● **TEXT SHOWN**
+ + +

# Traded in my bimmer for a new '08 MB CLS550



## straightnochase (Oct 12, 2006)

This week, I traded in my 5-series for a new fully loaded '08 MB CLS 550. Now here are my two cents on some of the differences between the two:
1. The MB drives a little softer, but it feels more luxurious inside. Compared to the CLS, the interior of the 5-series feels a bit cold. 
2. Some of the features that the 5-series is missing that I like in the MB are the vented seats, the electric trunk closer, the damper control (confort/sport1/sport/2) and the lifting clearance option (they really work). On the other hand, the 5-series has the head-up display, real-time navi, HD radio, active-roll stabilization (my bimmer didn't have it), etc. to be fair. 
3. For simple tasks such as stereo, air, etc., the "Command" system is faster to use (actually hvac is not part of the Command system I don't hink). However, iDrive intergrates many advanced controls/vehicle monitors, such as vehicle maintenance monitors, etc. For example, you will have to use the conventional dip stick for oil level checks in the MB, while you can check it in the iDrive screen in the BMW. If I have to choose one, I'll go with the Command. For me, iDrive is not difficult, but just time consuming to do simple tasks.
4. I definitely liked the 4 year free maintenance that comes with any new BMWs. The MBs don't have it. So for pound for pound, mercs are more expensive and expensive maintaine than bimmers--this shouldn't be a surprise to anyone.

+ + +

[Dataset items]
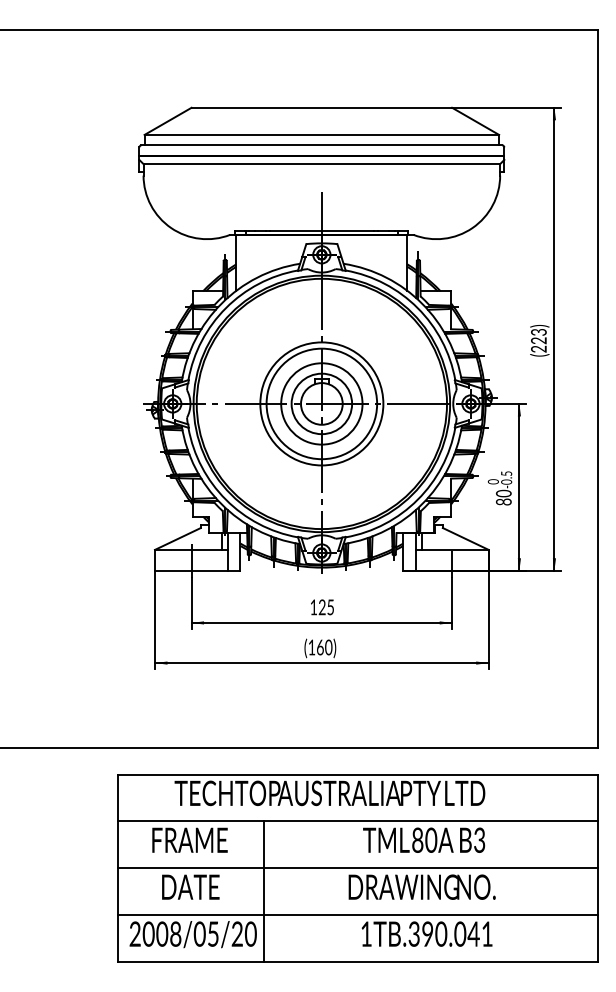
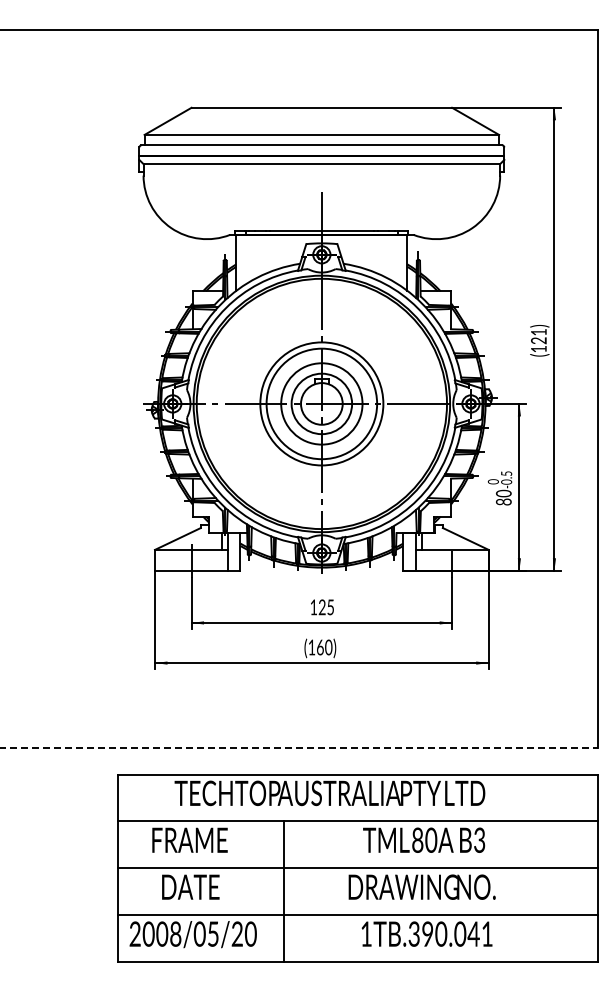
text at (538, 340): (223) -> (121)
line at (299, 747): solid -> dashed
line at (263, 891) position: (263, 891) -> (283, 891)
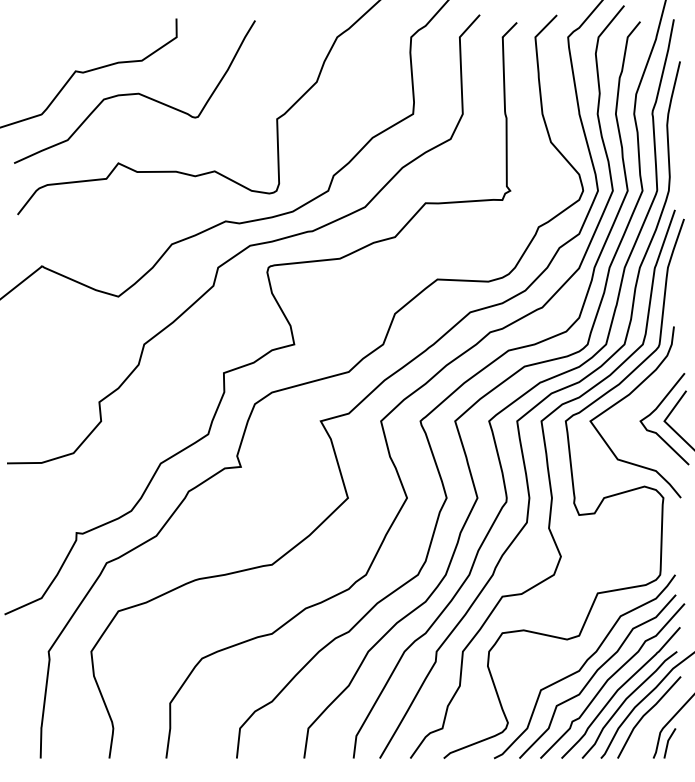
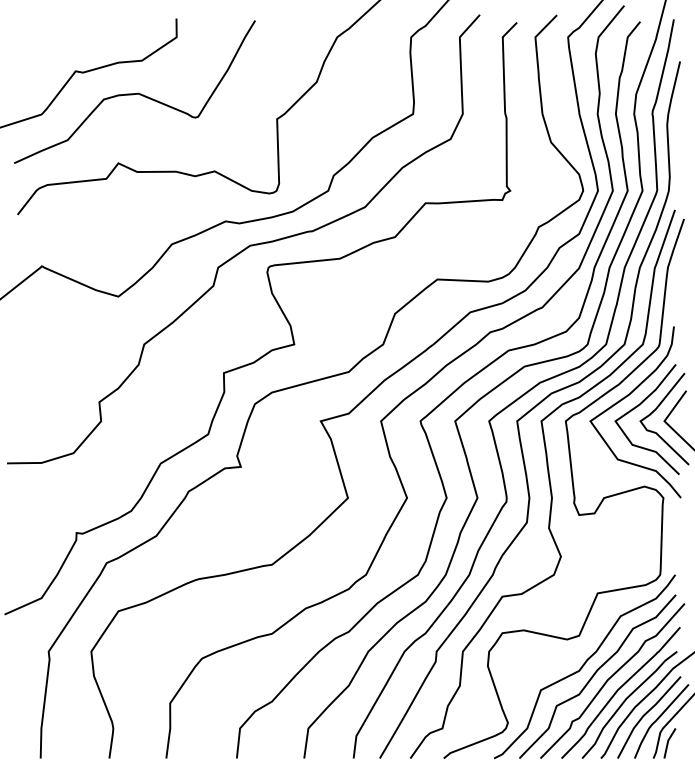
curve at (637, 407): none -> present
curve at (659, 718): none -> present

+ + +

● **EXERCISE GOAL**
Please reproduce the forum post about trading in a BMW for an '08 Mercedes CLS550 word for word, from its title through the final sentence. The records are separate material and are not part of the forum post.

● **SOLUTION FOR THIS PROBLEM**
# Traded in my bimmer for a new '08 MB CLS550



## straightnochase (Oct 12, 2006)

This week, I traded in my 5-series for a new fully loaded '08 MB CLS 550. Now here are my two cents on some of the differences between the two:
1. The MB drives a little softer, but it feels more luxurious inside. Compared to the CLS, the interior of the 5-series feels a bit cold. 
2. Some of the features that the 5-series is missing that I like in the MB are the vented seats, the electric trunk closer, the damper control (confort/sport1/sport/2) and the lifting clearance option (they really work). On the other hand, the 5-series has the head-up display, real-time navi, HD radio, active-roll stabilization (my bimmer didn't have it), etc. to be fair. 
3. For simple tasks such as stereo, air, etc., the "Command" system is faster to use (actually hvac is not part of the Command system I don't hink). However, iDrive intergrates many advanced controls/vehicle monitors, such as vehicle maintenance monitors, etc. For example, you will have to use the conventional dip stick for oil level checks in the MB, while you can check it in the iDrive screen in the BMW. If I have to choose one, I'll go with the Command. For me, iDrive is not difficult, but just time consuming to do simple tasks.
4. I definitely liked the 4 year free maintenance that comes with any new BMWs. The MBs don't have it. So for pound for pound, mercs are more expensive and expensive maintaine than bimmers--this shouldn't be a surprise to anyone.